Jedną z tych tkanin było Murano 32 ct firmy Zweigart. Skład 52 % bawełna, 48 % wiskoza. Murano ma co 10 nitek kolorowy pasek, mający ułatwić haftowanie. Może są hafciarki, którym to pomogło, ale ja jestem ślepa, więc i tak musiałam liczyć niteczki.
W instrukcji jest napisane, żeby prać przez 40 min. w letniej wodzie , z dodatkiem łagodnych środków piorących. Jeśli to nie pomoże, to pranie ponowić. Nie pomogło. Nadal widać w niektórych miejscach delikatne linie. Zastanawiam się, jak powinno wyglądać to pranie przez 40 min. Miałam moczyć, trzeć na tarze, czy trzepać kijanką????

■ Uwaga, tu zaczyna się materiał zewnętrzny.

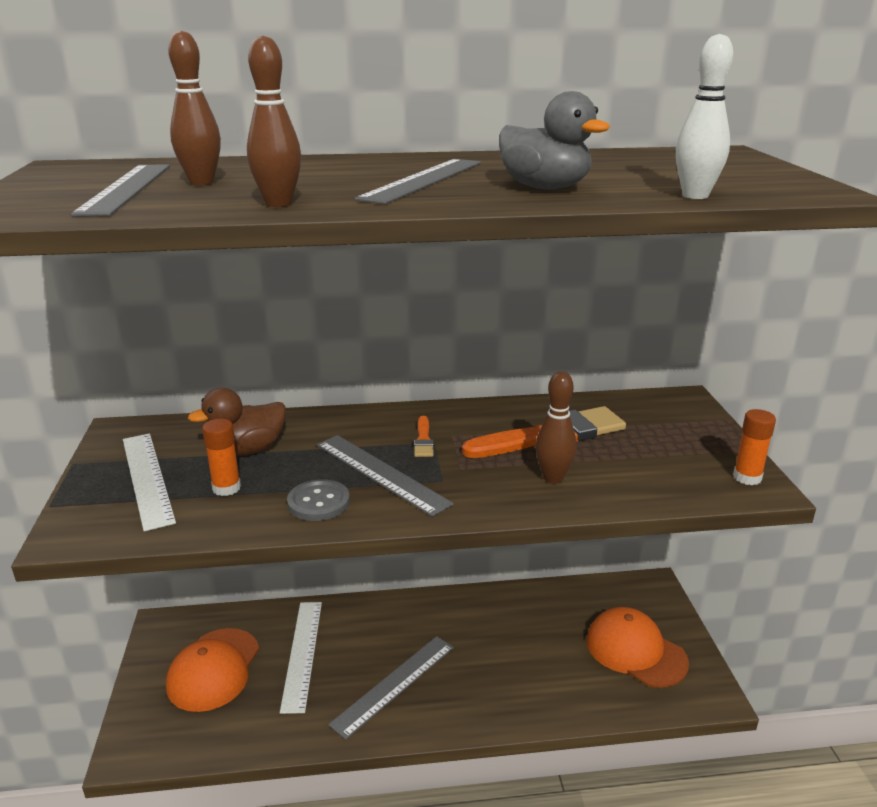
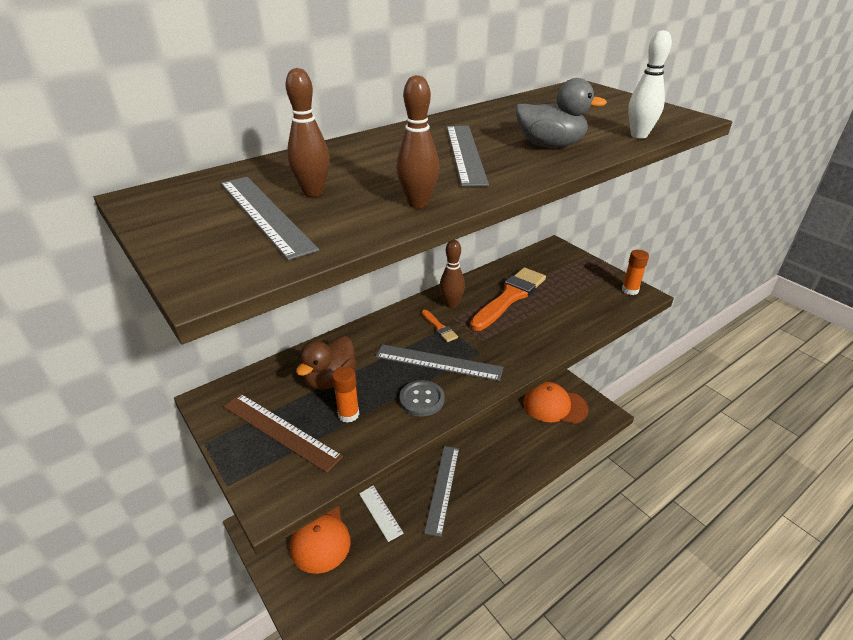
camera: 30 degrees left, 10 degrees up
white ruler [123,434,176,532] -> brown ruler [224,394,343,473]
brown bowling pin [536,371,577,484] -> brown bowling pin moved to [440,240,465,308]

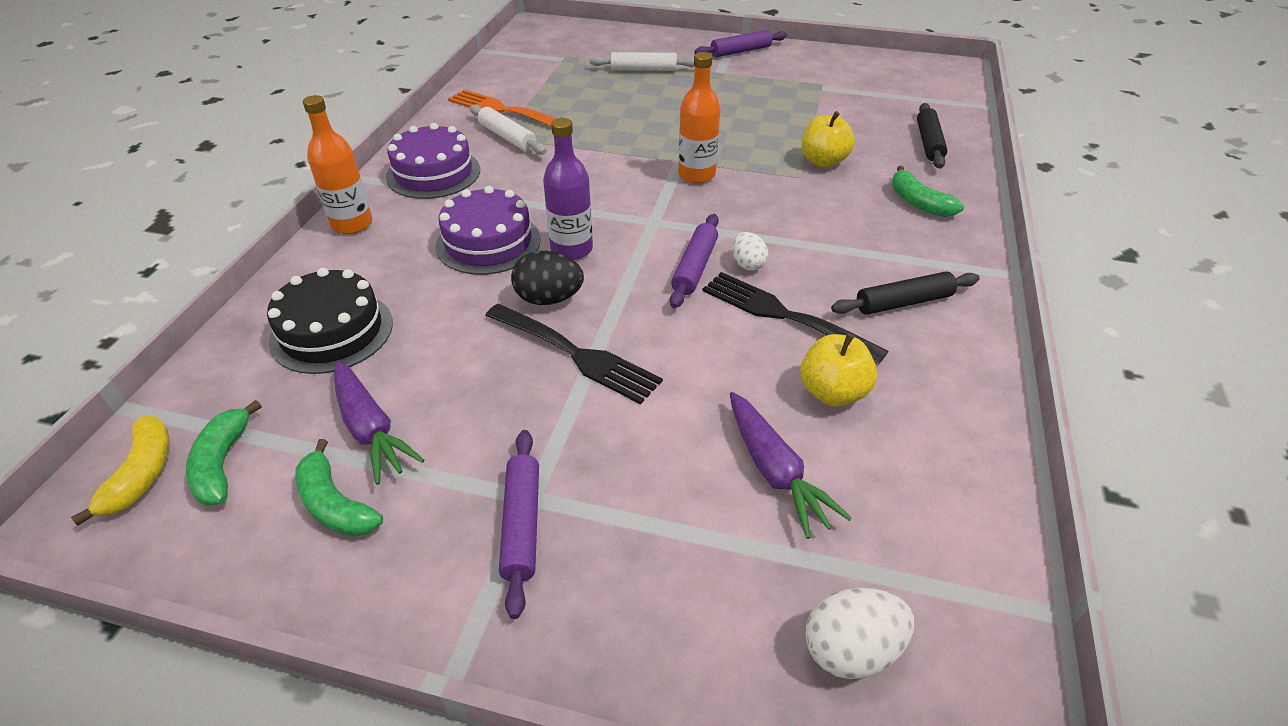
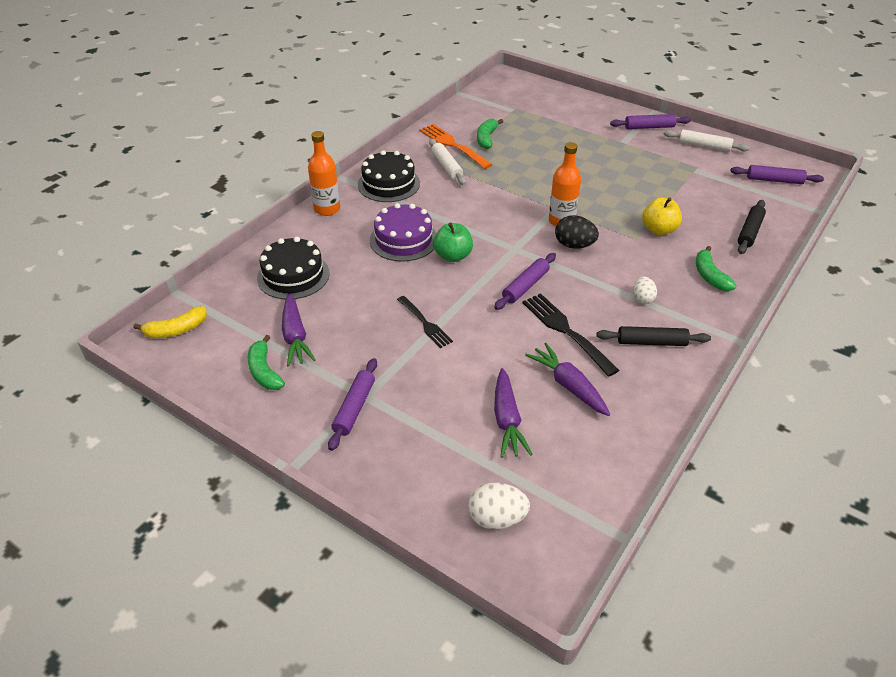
camera: 20 degrees right, 0 degrees up
yellow banana [71,416,169,526] -> yellow banana turned 45 degrees clockwise [133,306,207,338]
green banana [186,400,262,506] -> green banana moved to [477,119,503,149]
purple cake [386,123,480,199] -> black cake [358,150,420,202]
black fork [485,304,663,404] -> black fork [397,296,453,348], size x0.65
black egg [511,251,584,305] -> black egg moved to [555,215,599,249]
purple bottle [543,118,593,260] -> green apple [433,222,473,262]
white rolling pin [590,52,694,71] -> white rolling pin moved to [663,129,750,152]
white egg [732,232,768,271] -> white egg moved to [633,276,657,304]
yellow apple [800,333,877,406] -> purple carrot [525,343,610,416]
none -> purple rolling pin [730,165,824,184]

Zaletą są równe nitki osnowy i wątku. Myślę, że to możę być niezły materiał, jeżeli jest zapełnione tło.Jakiś czas temu, w ramach testowania wyhaftowałam na Murano 2 koty.

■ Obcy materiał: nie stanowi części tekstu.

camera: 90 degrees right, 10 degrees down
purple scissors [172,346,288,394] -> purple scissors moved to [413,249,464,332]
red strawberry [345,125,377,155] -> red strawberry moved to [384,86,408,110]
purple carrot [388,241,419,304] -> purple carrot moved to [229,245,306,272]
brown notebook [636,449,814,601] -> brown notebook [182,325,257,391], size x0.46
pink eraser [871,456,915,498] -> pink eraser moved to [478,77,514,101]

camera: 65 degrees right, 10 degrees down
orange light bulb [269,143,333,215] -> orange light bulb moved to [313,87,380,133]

Niżej, pod postaciami kotów spróbowałam haftu blackwork. Hm.... proszę, litościwie nie komentujcie dolnej części.
Cały zresztą obrazek to nie jest szczyt moich możliwości . Ze względu na wzór, nie jest wrzucony w kąt, bo w końcu skoro się mieszka u kota, to wszystko co kocie, traktowane jest z należną estymą. Jak w starożytnym Egipcie :) . Hafcik powiesiłam w ciemnym kącie przedpokoju, żeby nie było widać niedociągnięć.

Hafcik zgłaszam na wyzwanie Koci Raj na blogu DIY Zrób to sam.